Copy the listing lines from the line with "Uso de Salas" up to and including the line with "pour toutes vos envies", leaving out the pictures.

▶ RECORDS FOR THIS EXERCISE
▼

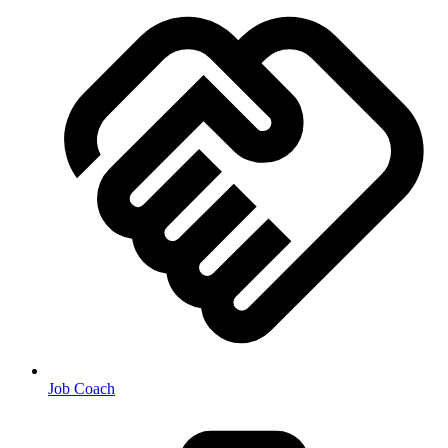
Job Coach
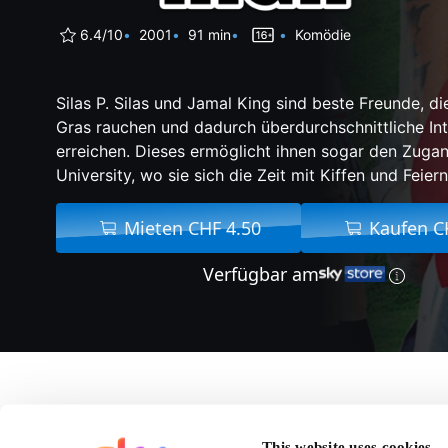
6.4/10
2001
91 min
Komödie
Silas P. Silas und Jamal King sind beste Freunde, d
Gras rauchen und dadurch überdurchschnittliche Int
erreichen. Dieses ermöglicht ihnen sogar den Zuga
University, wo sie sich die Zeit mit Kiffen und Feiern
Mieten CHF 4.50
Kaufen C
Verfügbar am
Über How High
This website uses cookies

▲
▼

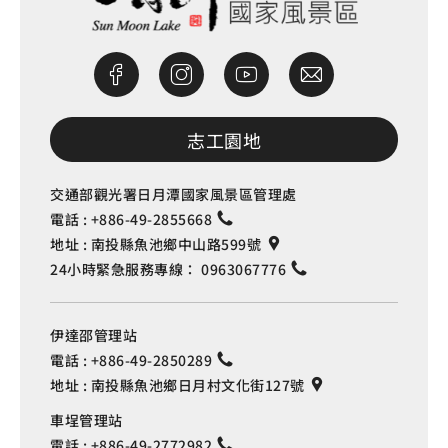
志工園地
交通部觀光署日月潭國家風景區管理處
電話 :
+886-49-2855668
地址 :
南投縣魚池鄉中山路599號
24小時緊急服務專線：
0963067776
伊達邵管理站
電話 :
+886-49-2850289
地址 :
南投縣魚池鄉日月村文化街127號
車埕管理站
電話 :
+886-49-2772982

▲
▼

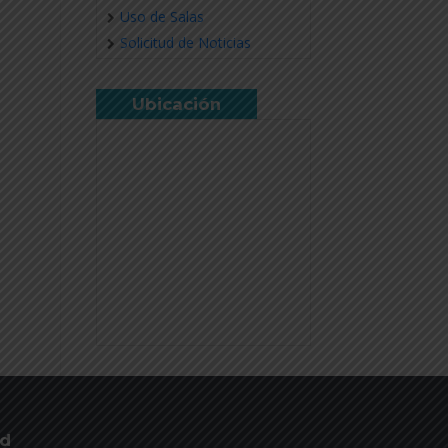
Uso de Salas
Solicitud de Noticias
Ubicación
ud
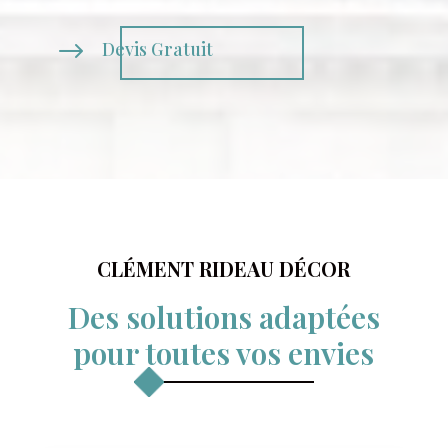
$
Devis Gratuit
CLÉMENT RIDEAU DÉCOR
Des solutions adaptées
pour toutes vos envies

▲

▶ RESPONSE TO THIS EXERCISE
Uso de Salas
Solicitud de Noticias
Ubicación
ud
$
Devis Gratuit
CLÉMENT RIDEAU DÉCOR
Des solutions adaptées
pour toutes vos envies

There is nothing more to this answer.